Those posts, made between 2017 and 2018, carried captions that many students at Oxford deemed racist. The first was a photo at the Berlin Holocaust Memorial, which said, “The memorial casts a hollow dream of the past atrocities and deeds.” ‘Casts a hollow’ a spin on the term Holocaust. The second photo was from Malaysia, which she captioned, “ching chang.”

She says she didn’t know these puns were problematic when she made them. An engineer fresh out of Udupi, Karnataka, there wasn’t must exposure to the political-social-intellectual discourse that thrives on social media. Following huge backlash from the student community – and even from Oxford staff – Samant stepped down from her role as the first-ever Indian woman president of the students’ union at the prestigious university.

Most recently, her Twitter account was suspended, revived, and then re-restricted. “When I thought I could not be humiliated even more, my account was suspended. Restored after 36 hours with zero followers. Freedom of Speech?” she writes. Back home with her parents now, she says she may possibly now explore her legal options.

In a freewheeling conversation with SheThePeople, Samant opens up on the irony of the entire situation, how cancel culture comes into play, and whether or not there is regret in stepping down from her historic seat.

Days have passed since you were elected and stepped down as President. How do you estimate everything that happened? What is your side of the story? 

I think it’s rather ironic because this time last year I was giving my interview for the Oxford application. It was unusual running for President because it’s usually undergraduates who run. I was a postgraduate. I barely knew anybody. All the odds were stacked against me. But something within me told me I should try. It took a lot of hard work. I felt, at the time, like Sisyphus, rolling a boulder up the hill every single day.

I ran a very successful campaign. People connected with it and there was a lot of positive reinforcement.

Only one hour after I won, I started getting aggressive messages from people. ‘You made a post in 2017 at the Holocaust memorial making a pun.’ ‘You said ching chang in 2018. You have to apologise.’ Then a statement I made in my campaign was about “celebrating women, trans women, men who support us.” I didn’t realise that separating trans women from women goes against etiquette.

Did you gauge the implication of the remarks when you made them?

PROBLEM TO WORK ON = Please set down the Samant interview excerpt above word for word, between "In a freewheeling" and "every single day.", inclusive.

RECORDED INFORMATION =

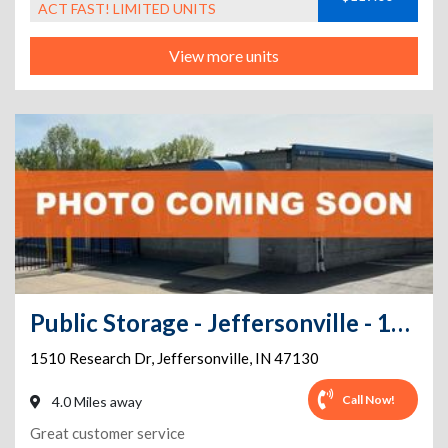
ACT FAST! LIMITED UNITS
View more units
Public Storage - Jeffersonville - 1510 Research Dr
1510 Research Dr
,
Jeffersonville
,
IN
47130
Call Now!
4.0 Miles away
Great customer service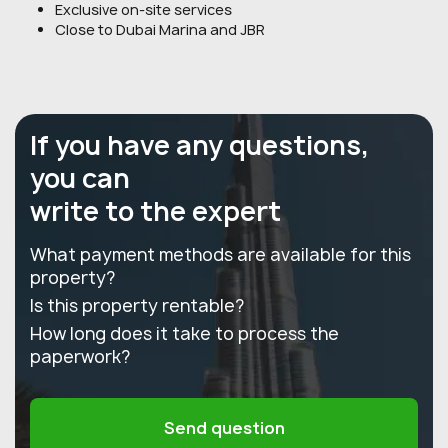
Exclusive on-site services
Close to Dubai Marina and JBR
If you have any questions,
you can
write to the expert
What payment methods are available for this
property?
Is this property rentable?
How long does it take to process the
paperwork?
Send question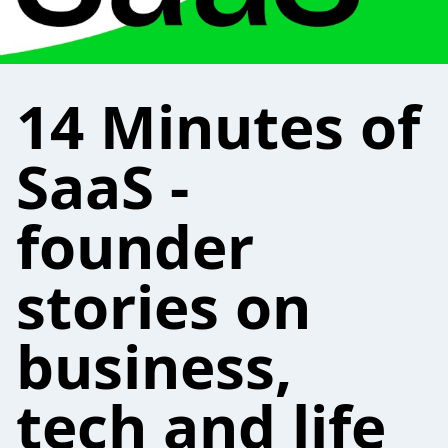
14 Minutes of
SaaS -
founder
stories on
business,
tech and life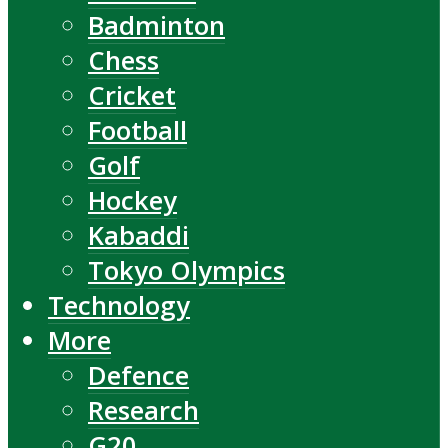
Badminton
Chess
Cricket
Football
Golf
Hockey
Kabaddi
Tokyo Olympics
Technology
More
Defence
Research
G20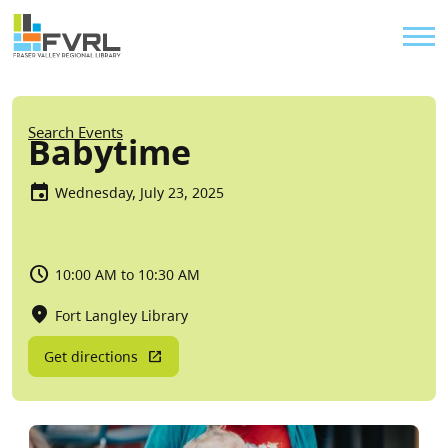
Sitewide Alert
Skip to main content
Util
Breadcrumb
Search Events
Babytime
Wednesday, July 23, 2025
10:00 AM to 10:30 AM
Fort Langley Library
Get directions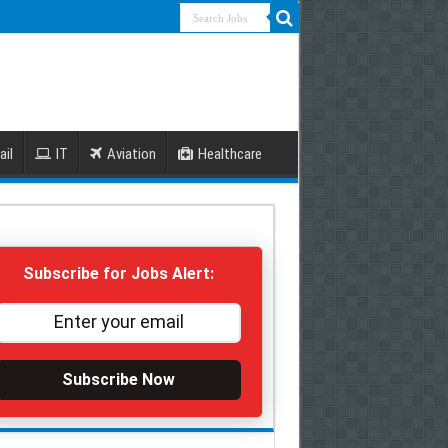
ail
IT
Aviation
Healthcare
Subscribe for Jobs Alert:
Subscribe Now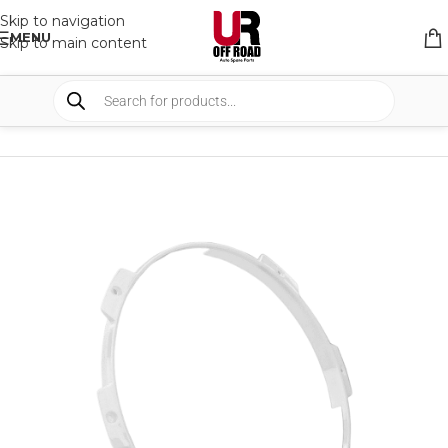
Skip to navigation
MENU
Skip to main content
HOME
/
SHOP
/
LIGHTS
/
COVERS & ACCESSORIES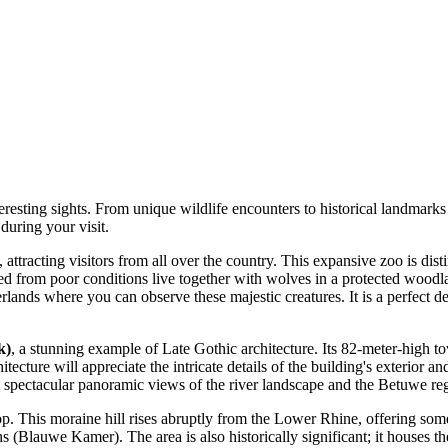
resting sights. From unique wildlife encounters to historical landmarks 
during your visit.
ttracting visitors from all over the country. This expansive zoo is disti
 from poor conditions live together with wolves in a protected woodlan
lands where you can observe these majestic creatures. It is a perfect des
k)
, a stunning example of Late Gothic architecture. Its 82-meter-high to
tecture will appreciate the intricate details of the building's exterior 
h spectacular panoramic views of the river landscape and the Betuwe re
top. This moraine hill rises abruptly from the Lower Rhine, offering some
s (Blauwe Kamer). The area is also historically significant; it houses t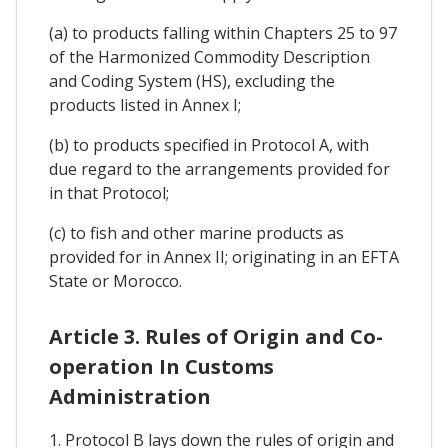
(a) to products falling within Chapters 25 to 97
of the Harmonized Commodity Description
and Coding System (HS), excluding the
products listed in Annex I;
(b) to products specified in Protocol A, with
due regard to the arrangements provided for
in that Protocol;
(c) to fish and other marine products as
provided for in Annex II; originating in an EFTA
State or Morocco.
Article 3. Rules of Origin and Co-
operation In Customs
Administration
1. Protocol B lays down the rules of origin and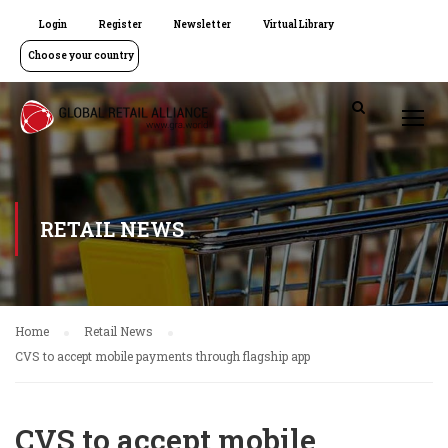
Login
Register
Newsletter
Virtual Library
Choose your country
RETAIL NEWS
Home
Retail News
CVS to accept mobile payments through flagship app
CVS to accept mobile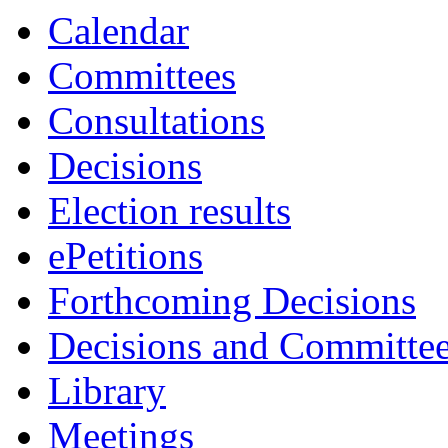
Calendar
Committees
Consultations
Decisions
Election results
ePetitions
Forthcoming Decisions
Decisions and Committe
Library
Meetings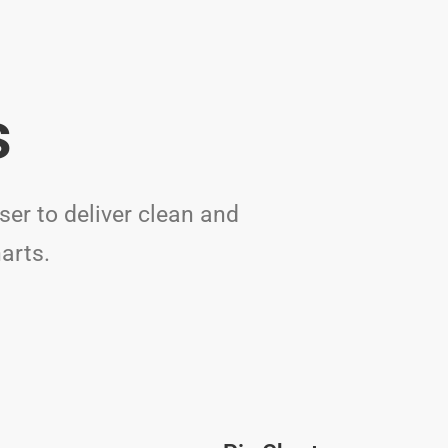
s
er to deliver clean and
arts.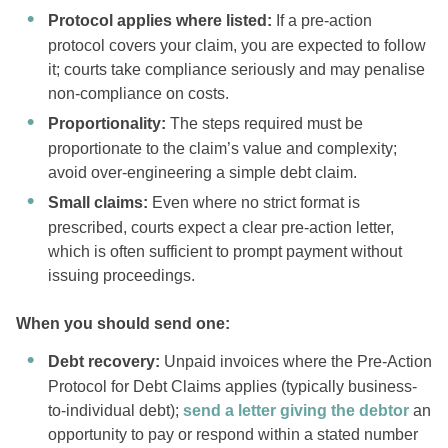
Protocol applies where listed:
If a pre-action
protocol covers your claim, you are expected to follow
it; courts take compliance seriously and may penalise
non-compliance on costs.
Proportionality:
The steps required must be
proportionate to the claim’s value and complexity;
avoid over-engineering a simple debt claim.
Small claims:
Even where no strict format is
prescribed, courts expect a clear pre-action letter,
which is often sufficient to prompt payment without
issuing proceedings.
When you should send one:
Debt recovery:
Unpaid invoices where the Pre-Action
Protocol for Debt Claims applies (typically business-
to-individual debt);
send a letter giving the debtor
an
opportunity to pay or respond within a stated number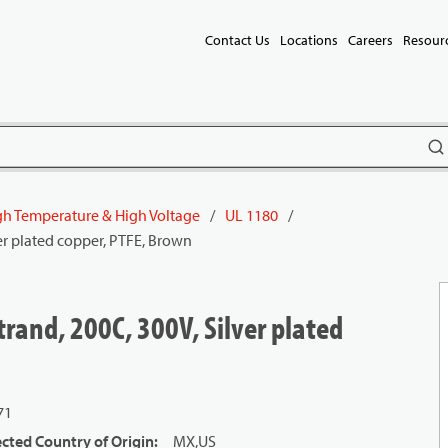
Contact Us
Locations
Careers
Resour
subm
gh Temperature & High Voltage
/
UL 1180
/
er plated copper, PTFE, Brown
rand, 200C, 300V, Silver plated
71
cted Country of Origin
:
MX,US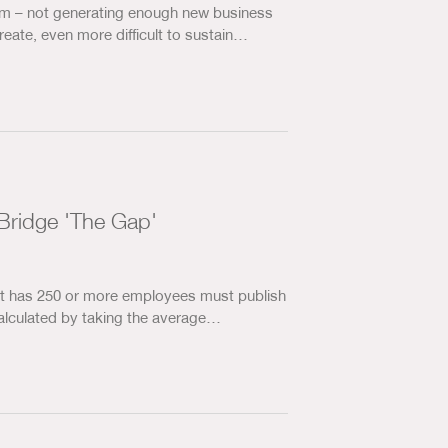
om – not generating enough new business
create, even more difficult to sustain…
Bridge 'The Gap'
hat has 250 or more employees must publish
calculated by taking the average…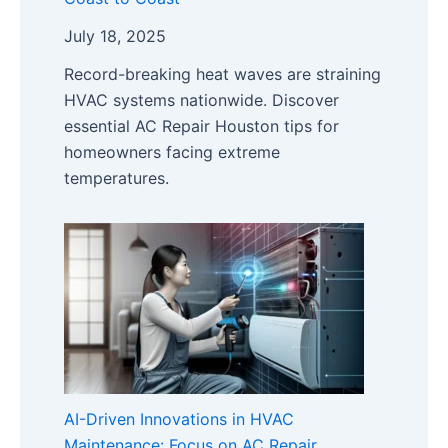
July 18, 2025
Record-breaking heat waves are straining
HVAC systems nationwide. Discover
essential AC Repair Houston tips for
homeowners facing extreme
temperatures.
AI-Driven Innovations in HVAC
Maintenance: Focus on AC Repair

REPLY =
In a freewheeling conversation with SheThePeople, Samant opens up on the irony of the entire situation, how cancel culture comes into play, and whether or not there is regret in stepping down from her historic seat.

Days have passed since you were elected and stepped down as President. How do you estimate everything that happened? What is your side of the story? 

I think it’s rather ironic because this time last year I was giving my interview for the Oxford application. It was unusual running for President because it’s usually undergraduates who run. I was a postgraduate. I barely knew anybody. All the odds were stacked against me. But something within me told me I should try. It took a lot of hard work. I felt, at the time, like Sisyphus, rolling a boulder up the hill every single day.